BRIEF A: Write out the rows that follow the autosave ticket, from the first row through the line containing "locality: Just below", both ends included.

═════ EXCERPT TO READ ═════

Opened 4 months ago
Last modified 8 weeks ago
#62057 assigned defect (bug)
Addressing Autosave Memory Issues
Reported by: | whyisjake | Owned by: | |
---|---|---|---|
Milestone: | Future Release | Priority: | normal |
Severity: | normal | Version: | |
Component: | Editor | Keywords: | has-patch dev-reviewed commit |
Focuses: | Cc: |
Description
This is based on research put together by @tallulahhh. I am assembling this ticket as part of the WordCamp US Contributor day.
To put it in brief: Autosave handling loads too much unused stuff into PHP memory on editor load. This introduces risk of autosave-induced OOM at scale, and wastes memory and resources across the board. Thankfully, I’ve also found that it’s very simple to effectively address, and I don’t think it’s hyperbole to claim this has scope to save a significant amount of waste WP memory, transport and query complexity – platform-wide, and even globally.

═════

BRIEF B: Reproduce the entire autosave ticket above word for word.

═════ INPUT FOR THIS TASK ═════

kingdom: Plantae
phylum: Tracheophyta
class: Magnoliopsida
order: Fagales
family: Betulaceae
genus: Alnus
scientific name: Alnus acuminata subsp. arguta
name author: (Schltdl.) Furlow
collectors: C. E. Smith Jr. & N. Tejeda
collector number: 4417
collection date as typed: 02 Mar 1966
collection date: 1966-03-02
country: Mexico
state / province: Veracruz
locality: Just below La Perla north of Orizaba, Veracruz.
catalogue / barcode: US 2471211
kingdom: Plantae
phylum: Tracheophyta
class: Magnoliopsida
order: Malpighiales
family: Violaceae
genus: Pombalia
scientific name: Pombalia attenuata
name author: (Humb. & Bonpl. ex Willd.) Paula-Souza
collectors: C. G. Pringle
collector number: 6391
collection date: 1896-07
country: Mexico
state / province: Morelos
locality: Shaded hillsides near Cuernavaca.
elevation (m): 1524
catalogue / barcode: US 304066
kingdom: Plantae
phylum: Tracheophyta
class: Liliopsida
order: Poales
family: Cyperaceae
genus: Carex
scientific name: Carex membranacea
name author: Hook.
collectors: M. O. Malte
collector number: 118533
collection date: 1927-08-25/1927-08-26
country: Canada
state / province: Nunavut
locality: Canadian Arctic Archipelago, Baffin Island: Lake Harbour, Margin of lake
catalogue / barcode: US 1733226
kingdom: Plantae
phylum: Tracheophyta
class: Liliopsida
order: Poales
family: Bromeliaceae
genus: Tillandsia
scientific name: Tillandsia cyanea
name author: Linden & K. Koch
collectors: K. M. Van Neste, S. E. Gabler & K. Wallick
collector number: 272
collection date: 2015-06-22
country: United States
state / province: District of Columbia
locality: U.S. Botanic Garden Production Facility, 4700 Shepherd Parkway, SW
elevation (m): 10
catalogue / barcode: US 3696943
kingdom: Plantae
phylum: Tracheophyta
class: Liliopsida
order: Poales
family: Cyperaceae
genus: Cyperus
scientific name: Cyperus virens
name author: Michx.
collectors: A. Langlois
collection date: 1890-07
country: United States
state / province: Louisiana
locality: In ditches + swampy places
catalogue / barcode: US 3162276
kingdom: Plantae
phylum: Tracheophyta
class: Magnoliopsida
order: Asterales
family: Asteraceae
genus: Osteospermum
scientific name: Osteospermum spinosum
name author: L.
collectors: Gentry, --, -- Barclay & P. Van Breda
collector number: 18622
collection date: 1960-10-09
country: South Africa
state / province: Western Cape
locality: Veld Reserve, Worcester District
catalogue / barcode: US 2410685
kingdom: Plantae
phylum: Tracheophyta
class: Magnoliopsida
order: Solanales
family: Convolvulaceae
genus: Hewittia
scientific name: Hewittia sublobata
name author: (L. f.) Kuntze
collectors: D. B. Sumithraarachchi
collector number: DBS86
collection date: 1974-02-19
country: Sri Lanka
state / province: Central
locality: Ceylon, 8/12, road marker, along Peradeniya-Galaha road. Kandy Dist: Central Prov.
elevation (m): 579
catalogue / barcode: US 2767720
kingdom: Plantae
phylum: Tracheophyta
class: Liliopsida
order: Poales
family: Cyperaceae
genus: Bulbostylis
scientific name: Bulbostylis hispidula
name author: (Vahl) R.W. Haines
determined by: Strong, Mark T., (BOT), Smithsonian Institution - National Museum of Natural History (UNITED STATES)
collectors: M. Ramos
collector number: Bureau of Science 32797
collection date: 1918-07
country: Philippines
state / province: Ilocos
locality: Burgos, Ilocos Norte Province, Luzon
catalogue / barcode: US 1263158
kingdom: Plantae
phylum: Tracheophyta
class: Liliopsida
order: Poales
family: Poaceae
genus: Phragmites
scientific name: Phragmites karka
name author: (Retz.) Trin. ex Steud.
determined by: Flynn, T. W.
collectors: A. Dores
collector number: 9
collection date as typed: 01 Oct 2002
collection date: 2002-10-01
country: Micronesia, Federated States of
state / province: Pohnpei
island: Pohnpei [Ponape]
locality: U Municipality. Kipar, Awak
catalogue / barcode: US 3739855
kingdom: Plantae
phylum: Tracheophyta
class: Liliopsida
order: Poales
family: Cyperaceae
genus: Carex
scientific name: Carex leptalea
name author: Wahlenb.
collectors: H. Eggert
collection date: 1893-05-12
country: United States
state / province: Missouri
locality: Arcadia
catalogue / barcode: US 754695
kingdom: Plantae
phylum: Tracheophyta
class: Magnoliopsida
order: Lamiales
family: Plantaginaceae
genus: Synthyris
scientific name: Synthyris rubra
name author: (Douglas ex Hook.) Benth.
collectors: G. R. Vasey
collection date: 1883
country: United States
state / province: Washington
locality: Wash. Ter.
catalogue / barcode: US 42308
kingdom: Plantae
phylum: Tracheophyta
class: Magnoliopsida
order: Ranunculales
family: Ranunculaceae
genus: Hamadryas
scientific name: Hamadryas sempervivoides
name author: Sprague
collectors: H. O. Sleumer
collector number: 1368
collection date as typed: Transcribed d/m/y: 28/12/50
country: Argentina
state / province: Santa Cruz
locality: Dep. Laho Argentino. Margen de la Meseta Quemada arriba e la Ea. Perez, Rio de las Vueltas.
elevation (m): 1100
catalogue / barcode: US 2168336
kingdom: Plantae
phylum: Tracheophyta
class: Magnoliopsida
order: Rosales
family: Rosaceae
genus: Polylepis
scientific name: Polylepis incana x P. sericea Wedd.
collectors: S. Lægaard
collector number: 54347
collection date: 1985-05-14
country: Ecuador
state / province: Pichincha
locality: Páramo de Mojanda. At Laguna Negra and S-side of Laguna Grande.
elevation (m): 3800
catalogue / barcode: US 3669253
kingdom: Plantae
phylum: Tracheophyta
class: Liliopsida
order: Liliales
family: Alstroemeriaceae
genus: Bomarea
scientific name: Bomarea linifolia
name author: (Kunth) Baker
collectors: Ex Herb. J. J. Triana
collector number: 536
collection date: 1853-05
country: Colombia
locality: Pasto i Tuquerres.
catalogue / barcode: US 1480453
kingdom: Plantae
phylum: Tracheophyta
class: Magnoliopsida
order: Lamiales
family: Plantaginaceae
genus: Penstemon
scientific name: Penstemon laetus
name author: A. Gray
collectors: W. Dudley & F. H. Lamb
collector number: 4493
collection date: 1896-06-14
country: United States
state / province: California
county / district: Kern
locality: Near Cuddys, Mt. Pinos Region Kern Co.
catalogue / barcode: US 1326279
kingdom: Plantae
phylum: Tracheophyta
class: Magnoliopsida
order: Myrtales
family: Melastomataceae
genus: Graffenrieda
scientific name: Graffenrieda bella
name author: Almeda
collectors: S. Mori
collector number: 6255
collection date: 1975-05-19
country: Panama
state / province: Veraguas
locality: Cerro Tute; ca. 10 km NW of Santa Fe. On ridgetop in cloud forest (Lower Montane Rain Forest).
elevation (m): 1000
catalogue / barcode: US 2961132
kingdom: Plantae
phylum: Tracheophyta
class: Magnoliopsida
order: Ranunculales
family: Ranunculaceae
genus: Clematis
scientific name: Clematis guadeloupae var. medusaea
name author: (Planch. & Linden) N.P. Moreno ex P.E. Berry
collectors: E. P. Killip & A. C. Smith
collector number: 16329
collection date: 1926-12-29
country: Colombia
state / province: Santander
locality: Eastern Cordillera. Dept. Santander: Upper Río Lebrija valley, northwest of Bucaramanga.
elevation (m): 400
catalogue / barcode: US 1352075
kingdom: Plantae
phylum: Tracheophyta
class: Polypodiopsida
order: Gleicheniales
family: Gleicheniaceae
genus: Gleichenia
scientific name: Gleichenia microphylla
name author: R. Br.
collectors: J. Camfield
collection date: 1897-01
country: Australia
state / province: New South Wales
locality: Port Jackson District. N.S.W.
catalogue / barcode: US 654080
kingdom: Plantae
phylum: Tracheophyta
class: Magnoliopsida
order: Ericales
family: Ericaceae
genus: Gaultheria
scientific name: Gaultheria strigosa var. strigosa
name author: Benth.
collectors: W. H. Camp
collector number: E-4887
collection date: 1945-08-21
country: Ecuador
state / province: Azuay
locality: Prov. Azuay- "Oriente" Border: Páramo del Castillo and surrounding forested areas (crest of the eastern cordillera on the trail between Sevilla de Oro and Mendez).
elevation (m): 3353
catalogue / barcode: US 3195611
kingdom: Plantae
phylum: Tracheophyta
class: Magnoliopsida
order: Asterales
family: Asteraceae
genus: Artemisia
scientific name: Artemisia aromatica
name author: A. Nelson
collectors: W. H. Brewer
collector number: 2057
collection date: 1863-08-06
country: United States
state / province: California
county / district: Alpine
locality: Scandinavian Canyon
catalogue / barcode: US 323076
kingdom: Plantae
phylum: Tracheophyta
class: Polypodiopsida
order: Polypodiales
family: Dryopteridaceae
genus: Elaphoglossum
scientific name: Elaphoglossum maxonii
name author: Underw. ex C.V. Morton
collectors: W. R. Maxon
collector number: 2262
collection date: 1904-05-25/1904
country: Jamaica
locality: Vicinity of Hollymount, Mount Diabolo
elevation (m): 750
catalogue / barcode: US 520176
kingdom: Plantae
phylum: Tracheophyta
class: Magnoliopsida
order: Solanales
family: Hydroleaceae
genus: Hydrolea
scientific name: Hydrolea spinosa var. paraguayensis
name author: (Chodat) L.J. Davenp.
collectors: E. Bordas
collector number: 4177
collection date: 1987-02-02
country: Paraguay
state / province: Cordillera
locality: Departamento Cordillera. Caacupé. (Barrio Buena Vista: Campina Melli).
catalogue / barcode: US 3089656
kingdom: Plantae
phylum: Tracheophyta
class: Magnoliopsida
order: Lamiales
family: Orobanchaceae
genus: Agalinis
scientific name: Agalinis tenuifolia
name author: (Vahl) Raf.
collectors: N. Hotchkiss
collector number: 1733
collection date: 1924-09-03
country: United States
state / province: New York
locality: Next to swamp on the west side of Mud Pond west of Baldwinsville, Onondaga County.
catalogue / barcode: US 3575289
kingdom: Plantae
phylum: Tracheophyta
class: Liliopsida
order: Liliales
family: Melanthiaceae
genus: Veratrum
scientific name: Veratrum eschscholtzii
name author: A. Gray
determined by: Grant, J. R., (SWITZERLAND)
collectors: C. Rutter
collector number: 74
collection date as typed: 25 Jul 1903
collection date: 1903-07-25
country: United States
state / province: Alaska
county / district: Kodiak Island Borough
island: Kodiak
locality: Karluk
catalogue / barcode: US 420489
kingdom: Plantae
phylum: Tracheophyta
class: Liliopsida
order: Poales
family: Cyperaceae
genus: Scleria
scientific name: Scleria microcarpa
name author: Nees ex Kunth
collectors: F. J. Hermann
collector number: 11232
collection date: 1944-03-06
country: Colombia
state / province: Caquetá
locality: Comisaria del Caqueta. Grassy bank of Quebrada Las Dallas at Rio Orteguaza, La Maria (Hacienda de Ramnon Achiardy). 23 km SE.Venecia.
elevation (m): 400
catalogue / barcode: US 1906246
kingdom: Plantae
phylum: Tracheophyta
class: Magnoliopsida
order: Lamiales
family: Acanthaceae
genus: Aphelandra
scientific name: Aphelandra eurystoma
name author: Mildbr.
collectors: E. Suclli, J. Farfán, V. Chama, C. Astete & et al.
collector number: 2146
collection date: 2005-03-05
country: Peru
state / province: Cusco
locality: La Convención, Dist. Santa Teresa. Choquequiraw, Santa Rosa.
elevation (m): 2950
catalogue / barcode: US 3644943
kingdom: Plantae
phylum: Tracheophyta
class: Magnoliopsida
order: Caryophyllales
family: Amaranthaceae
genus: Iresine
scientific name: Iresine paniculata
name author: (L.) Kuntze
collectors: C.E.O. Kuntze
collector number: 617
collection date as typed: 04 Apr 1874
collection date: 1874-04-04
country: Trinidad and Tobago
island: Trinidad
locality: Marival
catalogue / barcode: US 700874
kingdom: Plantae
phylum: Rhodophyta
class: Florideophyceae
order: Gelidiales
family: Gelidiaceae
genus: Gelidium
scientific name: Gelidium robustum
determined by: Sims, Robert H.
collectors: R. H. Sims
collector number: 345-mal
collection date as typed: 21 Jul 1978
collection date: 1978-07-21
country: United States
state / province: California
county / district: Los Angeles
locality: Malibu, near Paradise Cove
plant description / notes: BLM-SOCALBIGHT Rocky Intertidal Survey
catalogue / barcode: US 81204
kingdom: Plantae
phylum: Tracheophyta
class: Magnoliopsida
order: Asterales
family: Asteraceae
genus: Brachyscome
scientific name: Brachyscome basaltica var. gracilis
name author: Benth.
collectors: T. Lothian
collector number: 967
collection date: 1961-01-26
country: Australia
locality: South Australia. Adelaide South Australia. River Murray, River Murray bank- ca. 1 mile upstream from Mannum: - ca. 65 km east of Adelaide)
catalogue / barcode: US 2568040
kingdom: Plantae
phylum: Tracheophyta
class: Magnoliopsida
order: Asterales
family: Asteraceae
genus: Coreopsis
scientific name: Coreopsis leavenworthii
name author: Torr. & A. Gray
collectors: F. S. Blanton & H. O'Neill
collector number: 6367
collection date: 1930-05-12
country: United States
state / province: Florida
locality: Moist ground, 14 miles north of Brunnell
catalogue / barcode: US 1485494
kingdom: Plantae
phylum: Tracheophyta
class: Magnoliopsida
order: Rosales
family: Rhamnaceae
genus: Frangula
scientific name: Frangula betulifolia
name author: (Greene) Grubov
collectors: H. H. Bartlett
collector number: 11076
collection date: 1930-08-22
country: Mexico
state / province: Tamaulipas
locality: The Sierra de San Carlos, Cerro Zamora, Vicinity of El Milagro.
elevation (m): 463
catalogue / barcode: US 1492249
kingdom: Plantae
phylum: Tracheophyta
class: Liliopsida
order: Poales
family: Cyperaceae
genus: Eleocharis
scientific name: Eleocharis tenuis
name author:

═════

EXERCISE SOLUTION A:
kingdom: Plantae
phylum: Tracheophyta
class: Magnoliopsida
order: Fagales
family: Betulaceae
genus: Alnus
scientific name: Alnus acuminata subsp. arguta
name author: (Schltdl.) Furlow
collectors: C. E. Smith Jr. & N. Tejeda
collector number: 4417
collection date as typed: 02 Mar 1966
collection date: 1966-03-02
country: Mexico
state / province: Veracruz
locality: Just below La Perla north of Orizaba, Veracruz.

EXERCISE SOLUTION B:
Opened 4 months ago
Last modified 8 weeks ago
#62057 assigned defect (bug)
Addressing Autosave Memory Issues
Reported by: | whyisjake | Owned by: | |
---|---|---|---|
Milestone: | Future Release | Priority: | normal |
Severity: | normal | Version: | |
Component: | Editor | Keywords: | has-patch dev-reviewed commit |
Focuses: | Cc: |
Description
This is based on research put together by @tallulahhh. I am assembling this ticket as part of the WordCamp US Contributor day.
To put it in brief: Autosave handling loads too much unused stuff into PHP memory on editor load. This introduces risk of autosave-induced OOM at scale, and wastes memory and resources across the board. Thankfully, I’ve also found that it’s very simple to effectively address, and I don’t think it’s hyperbole to claim this has scope to save a significant amount of waste WP memory, transport and query complexity – platform-wide, and even globally.